Другой беркут, оказавшийся далеко от своего ареала обитания, был убит У. С. Кьюкендалом на его ранчо близ Сан-Сабы (штат Техас). Кьюкендал пишет мне в письме от 10 декабря 1938 года, что он убил мексиканского орла, нападавшего на его ягнят. «Мексиканским орлом» называют каракару, но, судя по описанию Кьюкендала (размах крыльев — два метра, вес — пять килограммов), это все-таки не каракара, длина которого доходит обычно до пятидесяти пяти сантиметров. Так и птица, убитая Гербертом Стеллеверком вблизи Нью-Браунфелса (штат Техас) в апреле 1937 года, была названа мексиканским орлом, но имела размах крыльев 1,84 метра.

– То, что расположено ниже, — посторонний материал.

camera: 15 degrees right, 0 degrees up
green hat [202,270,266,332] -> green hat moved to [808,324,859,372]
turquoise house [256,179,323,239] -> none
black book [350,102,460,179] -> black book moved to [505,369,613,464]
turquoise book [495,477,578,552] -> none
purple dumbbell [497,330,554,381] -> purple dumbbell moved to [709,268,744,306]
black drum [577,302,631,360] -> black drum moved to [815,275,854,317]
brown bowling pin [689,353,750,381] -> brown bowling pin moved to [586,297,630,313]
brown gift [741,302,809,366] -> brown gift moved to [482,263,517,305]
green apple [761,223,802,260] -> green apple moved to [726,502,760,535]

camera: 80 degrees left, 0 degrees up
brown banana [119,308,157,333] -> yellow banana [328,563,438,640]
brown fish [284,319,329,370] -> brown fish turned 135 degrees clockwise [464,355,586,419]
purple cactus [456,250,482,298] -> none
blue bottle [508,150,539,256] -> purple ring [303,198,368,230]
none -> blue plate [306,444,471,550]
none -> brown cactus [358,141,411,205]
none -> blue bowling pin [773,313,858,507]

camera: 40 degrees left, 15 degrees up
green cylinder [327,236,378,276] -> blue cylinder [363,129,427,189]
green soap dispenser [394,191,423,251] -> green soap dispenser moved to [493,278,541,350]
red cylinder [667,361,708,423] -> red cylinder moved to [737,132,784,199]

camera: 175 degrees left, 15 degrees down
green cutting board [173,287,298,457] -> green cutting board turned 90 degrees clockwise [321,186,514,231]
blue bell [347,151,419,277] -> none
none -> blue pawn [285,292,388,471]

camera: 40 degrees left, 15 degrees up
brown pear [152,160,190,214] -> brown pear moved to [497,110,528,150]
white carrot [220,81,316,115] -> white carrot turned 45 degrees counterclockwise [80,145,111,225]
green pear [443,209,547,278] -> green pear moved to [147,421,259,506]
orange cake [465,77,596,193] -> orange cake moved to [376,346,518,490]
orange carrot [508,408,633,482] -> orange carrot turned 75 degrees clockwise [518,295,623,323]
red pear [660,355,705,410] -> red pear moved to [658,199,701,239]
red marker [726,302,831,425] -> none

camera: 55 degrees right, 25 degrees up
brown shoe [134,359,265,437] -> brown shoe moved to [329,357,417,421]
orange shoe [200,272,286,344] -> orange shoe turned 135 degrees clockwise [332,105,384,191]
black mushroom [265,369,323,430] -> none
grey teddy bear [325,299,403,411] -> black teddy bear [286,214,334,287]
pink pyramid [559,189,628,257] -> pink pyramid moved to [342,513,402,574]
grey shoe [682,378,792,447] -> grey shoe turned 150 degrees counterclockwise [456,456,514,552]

Р. В. Карнес из Техаса написал мне 26 марта 1943 года, что он и его брат Харольд поймали орла в трех милях от Гранд-Салина. Мистер Карнес считает, что птица не смогла взлететь из-за того, что крылья ее сильно намокли. В конце концов я установил, что это была за птица, поскольку Карнесы отдали ее в далласский зоопарк: Л. В. Хьюстон, его директор, уверил меня, что это беркут.

Охотник Дан Пирсон в январе 1941 года поймал орла в енотовый капкан вблизи Керрвилля. Он описывает, как группа из сорока диких индеек и пяти оленей стояла вокруг капкана и наблюдала предсмертную борьбу этой великой птицы с двухметровым размахом крыльев. Весила она пять с половиной килограммов. Пирсон утверждает, что это был первый беркут, убитый в округе Керр за пять лет.


Гнев беркута по поводу первого появления в воздухе аэропланов был велик. Строгий ученый может и засомневаться в достоверности этого факта, обвинить натуралиста-наблюдателя в ненаучном одухотворении природы, сочинении сентиментальных мифов и т. д. Но факт есть факт.

Как только эта великая парящая птица, поистине владыка небес, столкнулась в своей родной стихии с шумным изобретением человека (созданным скорее по образу насекомого, чем птицы), она пришла в ярость и готова была выступить в роли камикадзе.

Каспарис свидетельствует, что в начале его охотничьей карьеры огромный орел бросился на его самолет прежде, чем он успел выстрелить — пробил стекло, обдав пилота брызгами осколков, и оторвал несколько футов фюзеляжа. Это можно было бы назвать случайностью, паникой обезумевшей птицы, если бы подобные случаи в то время не наблюдались во Франции. Французское командование, получая доклады своих авиаторов о столкновениях с орлами, серьезно подумывало об обучении орлов с целью атаки на вражеские самолеты. Французский авиационный журнал утверждал, что ни один аэроплан не выдержит такого удара.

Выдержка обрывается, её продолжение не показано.